In general (with all invocations given from the build directory)

  • ./bin/rocmlir-gen generates high-level convolution operations and host code. Many of the options control data layout, size, etc, but some other useful flags are:
    • -mfma=on (which enables mfma usage)
    • -mfma=off (which disables mfma usage)
    • -ph (which causes host code to be generated)
    • -pv (which makes the host code validtae the results against a reference)
    • -pv_with_gpu (which uses a GPU validator instead)
    • -pr (which prints kkrnel results)
  • ./bin/rocmlir-driver is a wrapper around the kernel generation pipeline. Use -c (or --kernel-pipeline=full --host-pipeline=runner) to run the default pipeline

The result of the above pipeline can be passed to ./external/llvm-project/llvm/bin/mlir-cpu-runner .
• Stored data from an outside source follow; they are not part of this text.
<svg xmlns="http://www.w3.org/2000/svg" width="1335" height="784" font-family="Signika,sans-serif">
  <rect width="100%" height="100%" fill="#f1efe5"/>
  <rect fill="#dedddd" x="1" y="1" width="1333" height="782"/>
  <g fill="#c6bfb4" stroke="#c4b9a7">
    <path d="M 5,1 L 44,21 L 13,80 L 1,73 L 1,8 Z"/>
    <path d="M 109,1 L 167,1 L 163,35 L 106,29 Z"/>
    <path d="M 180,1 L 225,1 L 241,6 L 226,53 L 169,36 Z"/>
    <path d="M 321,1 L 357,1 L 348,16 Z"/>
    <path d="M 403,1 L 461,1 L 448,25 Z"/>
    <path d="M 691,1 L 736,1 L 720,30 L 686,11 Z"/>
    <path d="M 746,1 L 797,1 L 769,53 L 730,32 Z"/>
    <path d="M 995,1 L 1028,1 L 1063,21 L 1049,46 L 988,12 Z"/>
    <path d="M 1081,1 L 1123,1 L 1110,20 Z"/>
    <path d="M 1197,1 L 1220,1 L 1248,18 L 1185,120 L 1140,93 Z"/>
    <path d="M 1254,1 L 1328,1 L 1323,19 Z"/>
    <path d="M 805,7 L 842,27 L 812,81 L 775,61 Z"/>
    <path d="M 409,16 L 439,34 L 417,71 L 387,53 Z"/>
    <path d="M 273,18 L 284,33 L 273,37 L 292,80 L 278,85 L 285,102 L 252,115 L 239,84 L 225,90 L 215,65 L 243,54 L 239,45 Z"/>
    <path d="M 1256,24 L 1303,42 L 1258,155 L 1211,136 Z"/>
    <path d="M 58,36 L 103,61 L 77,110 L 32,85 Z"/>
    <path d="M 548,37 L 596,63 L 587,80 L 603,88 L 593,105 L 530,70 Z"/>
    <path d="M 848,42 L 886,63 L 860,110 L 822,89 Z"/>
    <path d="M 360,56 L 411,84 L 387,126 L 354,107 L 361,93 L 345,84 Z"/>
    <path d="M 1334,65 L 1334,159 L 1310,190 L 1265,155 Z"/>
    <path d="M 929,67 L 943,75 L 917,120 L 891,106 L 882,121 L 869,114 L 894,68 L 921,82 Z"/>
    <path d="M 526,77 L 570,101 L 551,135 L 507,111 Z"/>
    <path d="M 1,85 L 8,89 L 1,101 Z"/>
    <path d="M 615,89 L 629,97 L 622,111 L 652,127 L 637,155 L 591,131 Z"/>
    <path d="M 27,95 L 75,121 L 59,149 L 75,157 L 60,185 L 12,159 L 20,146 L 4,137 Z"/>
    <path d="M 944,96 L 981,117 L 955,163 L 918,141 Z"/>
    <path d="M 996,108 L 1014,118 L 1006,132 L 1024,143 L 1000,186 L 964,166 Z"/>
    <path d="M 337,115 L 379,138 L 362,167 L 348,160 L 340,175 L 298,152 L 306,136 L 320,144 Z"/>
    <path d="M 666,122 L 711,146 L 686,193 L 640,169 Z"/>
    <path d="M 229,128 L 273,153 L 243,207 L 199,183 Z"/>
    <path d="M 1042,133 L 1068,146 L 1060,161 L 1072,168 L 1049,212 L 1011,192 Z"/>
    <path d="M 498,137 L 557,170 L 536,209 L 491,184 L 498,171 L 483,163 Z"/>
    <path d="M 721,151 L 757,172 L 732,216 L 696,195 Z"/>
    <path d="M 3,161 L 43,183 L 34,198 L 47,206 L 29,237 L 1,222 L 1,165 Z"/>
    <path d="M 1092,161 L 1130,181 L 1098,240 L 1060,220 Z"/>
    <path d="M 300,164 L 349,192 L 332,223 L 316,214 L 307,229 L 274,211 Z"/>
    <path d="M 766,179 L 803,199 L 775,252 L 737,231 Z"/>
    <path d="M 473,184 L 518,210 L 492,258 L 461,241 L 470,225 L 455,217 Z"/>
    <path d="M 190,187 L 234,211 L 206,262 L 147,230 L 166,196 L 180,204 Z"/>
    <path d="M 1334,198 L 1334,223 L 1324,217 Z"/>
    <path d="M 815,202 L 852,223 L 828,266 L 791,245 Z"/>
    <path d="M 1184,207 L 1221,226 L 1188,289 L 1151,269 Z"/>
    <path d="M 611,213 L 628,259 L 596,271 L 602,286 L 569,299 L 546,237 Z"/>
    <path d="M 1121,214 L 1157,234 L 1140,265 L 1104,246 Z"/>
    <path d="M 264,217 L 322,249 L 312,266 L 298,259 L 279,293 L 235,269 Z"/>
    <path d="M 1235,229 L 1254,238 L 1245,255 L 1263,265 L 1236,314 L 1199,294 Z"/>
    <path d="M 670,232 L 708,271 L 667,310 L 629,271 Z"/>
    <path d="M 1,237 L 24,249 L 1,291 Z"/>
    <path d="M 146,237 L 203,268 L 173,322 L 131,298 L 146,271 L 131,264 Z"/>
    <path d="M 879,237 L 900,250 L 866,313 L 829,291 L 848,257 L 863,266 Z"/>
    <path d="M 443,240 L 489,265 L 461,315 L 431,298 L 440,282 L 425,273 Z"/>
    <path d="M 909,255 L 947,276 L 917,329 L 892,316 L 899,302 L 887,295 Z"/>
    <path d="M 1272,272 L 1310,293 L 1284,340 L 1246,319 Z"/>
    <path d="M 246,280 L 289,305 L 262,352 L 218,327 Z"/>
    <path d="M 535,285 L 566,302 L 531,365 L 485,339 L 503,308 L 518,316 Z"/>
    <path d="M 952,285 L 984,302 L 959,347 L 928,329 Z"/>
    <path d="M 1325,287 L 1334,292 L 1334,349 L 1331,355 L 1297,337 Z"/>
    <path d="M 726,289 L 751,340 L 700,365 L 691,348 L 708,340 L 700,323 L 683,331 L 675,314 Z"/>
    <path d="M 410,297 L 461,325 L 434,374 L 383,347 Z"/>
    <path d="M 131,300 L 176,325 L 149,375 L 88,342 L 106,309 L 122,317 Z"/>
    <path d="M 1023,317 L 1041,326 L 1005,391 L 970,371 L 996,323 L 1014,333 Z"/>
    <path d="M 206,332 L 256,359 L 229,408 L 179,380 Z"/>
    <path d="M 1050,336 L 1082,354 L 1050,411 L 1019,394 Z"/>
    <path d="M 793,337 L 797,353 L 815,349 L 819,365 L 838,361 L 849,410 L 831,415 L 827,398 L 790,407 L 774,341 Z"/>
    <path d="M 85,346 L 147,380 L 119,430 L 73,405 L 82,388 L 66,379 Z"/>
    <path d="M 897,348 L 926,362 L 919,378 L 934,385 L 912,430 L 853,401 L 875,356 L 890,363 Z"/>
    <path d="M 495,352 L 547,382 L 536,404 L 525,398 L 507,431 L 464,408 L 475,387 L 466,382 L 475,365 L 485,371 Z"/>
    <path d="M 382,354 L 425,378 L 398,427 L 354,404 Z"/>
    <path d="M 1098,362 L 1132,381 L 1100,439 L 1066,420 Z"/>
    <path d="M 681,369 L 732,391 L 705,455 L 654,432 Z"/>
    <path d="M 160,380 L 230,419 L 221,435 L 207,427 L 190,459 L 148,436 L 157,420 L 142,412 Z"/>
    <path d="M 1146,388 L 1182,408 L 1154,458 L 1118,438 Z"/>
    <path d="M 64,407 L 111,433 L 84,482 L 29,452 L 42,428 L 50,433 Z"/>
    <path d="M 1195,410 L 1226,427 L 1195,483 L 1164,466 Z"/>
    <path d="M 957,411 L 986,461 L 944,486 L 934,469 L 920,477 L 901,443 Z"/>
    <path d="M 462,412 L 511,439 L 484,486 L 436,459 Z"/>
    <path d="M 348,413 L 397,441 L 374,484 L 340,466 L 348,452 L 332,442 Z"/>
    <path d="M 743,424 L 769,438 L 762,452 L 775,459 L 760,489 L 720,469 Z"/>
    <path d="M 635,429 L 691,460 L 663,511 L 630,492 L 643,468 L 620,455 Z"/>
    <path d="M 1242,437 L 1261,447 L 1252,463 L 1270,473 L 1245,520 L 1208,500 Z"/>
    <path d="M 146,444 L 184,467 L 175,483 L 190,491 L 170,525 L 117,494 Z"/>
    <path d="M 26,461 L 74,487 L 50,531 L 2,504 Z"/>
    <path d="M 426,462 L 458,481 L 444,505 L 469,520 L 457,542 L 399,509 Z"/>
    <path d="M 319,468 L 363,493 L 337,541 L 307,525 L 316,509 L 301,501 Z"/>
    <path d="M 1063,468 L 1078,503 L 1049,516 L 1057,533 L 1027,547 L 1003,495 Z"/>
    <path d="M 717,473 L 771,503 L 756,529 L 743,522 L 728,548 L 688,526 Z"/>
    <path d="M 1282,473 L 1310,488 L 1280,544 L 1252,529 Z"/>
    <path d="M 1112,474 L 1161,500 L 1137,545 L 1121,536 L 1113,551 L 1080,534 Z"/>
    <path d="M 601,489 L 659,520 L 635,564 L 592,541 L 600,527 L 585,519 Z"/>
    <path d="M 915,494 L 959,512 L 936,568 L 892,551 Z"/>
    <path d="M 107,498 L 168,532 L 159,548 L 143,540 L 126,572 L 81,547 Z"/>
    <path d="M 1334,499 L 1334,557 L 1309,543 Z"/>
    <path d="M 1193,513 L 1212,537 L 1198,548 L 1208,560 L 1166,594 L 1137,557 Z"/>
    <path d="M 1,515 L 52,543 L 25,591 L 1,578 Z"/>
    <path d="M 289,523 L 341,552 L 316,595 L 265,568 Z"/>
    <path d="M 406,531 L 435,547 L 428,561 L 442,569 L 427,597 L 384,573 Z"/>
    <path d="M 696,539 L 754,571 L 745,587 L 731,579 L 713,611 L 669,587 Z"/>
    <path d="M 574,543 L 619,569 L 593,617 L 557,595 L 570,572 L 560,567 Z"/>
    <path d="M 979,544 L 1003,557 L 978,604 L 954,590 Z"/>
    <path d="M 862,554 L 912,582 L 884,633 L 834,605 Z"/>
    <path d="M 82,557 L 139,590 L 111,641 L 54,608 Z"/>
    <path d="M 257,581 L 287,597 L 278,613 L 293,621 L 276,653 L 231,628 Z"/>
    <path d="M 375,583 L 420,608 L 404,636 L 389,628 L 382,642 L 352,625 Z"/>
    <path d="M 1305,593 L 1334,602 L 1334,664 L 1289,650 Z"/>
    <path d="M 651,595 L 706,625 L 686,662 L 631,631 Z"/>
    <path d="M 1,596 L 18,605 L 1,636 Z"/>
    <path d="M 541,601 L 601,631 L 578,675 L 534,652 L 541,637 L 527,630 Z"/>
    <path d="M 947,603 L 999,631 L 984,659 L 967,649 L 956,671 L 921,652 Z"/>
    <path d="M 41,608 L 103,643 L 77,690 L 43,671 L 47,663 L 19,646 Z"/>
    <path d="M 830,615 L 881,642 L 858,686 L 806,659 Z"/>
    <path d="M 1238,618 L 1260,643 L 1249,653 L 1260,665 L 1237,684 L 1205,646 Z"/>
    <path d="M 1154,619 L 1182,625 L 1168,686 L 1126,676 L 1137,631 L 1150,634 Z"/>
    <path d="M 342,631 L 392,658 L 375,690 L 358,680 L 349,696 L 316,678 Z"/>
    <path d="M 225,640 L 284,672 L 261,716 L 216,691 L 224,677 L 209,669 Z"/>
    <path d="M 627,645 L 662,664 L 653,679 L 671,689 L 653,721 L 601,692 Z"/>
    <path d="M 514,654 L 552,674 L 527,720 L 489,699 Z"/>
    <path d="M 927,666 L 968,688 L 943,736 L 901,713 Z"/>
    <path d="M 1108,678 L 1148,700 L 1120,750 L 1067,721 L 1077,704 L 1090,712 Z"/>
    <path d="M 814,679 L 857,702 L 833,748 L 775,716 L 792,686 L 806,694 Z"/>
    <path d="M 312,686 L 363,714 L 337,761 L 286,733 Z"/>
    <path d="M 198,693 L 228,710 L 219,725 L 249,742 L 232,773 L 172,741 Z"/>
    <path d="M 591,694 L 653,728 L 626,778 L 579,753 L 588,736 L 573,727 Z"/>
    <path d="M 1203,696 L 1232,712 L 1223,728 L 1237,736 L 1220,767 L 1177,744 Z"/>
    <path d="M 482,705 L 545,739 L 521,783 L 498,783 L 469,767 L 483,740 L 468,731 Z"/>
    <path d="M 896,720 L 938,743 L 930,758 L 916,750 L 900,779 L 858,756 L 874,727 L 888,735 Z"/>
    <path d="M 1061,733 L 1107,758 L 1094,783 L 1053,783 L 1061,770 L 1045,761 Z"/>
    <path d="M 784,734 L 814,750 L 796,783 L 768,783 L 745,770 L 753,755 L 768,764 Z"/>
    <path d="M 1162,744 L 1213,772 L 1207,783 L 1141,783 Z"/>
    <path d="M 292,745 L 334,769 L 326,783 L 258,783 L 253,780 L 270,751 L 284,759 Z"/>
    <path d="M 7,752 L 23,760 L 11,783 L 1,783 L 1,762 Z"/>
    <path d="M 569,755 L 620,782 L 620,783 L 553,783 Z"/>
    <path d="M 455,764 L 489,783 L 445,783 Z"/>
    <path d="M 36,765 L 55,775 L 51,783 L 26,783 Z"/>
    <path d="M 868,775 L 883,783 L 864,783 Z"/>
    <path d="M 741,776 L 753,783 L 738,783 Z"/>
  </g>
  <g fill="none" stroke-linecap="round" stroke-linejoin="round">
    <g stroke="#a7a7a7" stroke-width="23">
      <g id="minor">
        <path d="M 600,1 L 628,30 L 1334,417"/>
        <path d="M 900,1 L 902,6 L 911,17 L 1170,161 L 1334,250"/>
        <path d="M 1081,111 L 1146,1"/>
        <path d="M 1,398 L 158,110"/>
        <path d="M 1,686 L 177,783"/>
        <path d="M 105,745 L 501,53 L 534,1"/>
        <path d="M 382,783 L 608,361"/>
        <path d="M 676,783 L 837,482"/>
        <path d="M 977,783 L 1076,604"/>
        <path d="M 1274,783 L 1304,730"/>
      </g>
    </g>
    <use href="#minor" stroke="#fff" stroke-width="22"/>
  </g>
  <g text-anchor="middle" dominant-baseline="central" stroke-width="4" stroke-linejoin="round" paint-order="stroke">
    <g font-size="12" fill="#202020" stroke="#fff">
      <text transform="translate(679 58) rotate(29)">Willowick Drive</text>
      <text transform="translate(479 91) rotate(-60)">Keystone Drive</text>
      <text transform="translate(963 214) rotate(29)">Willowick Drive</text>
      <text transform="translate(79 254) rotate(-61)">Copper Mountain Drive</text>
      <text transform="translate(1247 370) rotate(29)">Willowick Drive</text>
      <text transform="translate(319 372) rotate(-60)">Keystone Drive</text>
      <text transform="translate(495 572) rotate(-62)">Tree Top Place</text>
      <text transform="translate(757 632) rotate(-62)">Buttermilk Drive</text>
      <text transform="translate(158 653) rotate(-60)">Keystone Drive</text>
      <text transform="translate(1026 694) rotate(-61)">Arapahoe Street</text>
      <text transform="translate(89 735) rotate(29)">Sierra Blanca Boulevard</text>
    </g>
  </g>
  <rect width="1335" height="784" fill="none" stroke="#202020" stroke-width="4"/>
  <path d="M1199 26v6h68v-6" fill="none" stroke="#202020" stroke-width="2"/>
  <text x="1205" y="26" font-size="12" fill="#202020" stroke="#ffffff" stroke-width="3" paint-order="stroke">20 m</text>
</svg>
mlir-cpu-runner needs to link the generated host code against libraries that map from MLIR operations to the HIP runtime. The required command-line arguments (if running from build/) are

./external/llvm-project/llvm/bin/mlir-cpu-runner --shared-libs=./external/llvm-project/llvm/lib/,./lib/,./external/llvm-project/llvm/lib/ --entry-point-result=void

Adding --debug-only=serialize-to-blob to the rocmlir-driver invocation will cause the GCN assembly code for the kernels being executed to be dumped to standard error.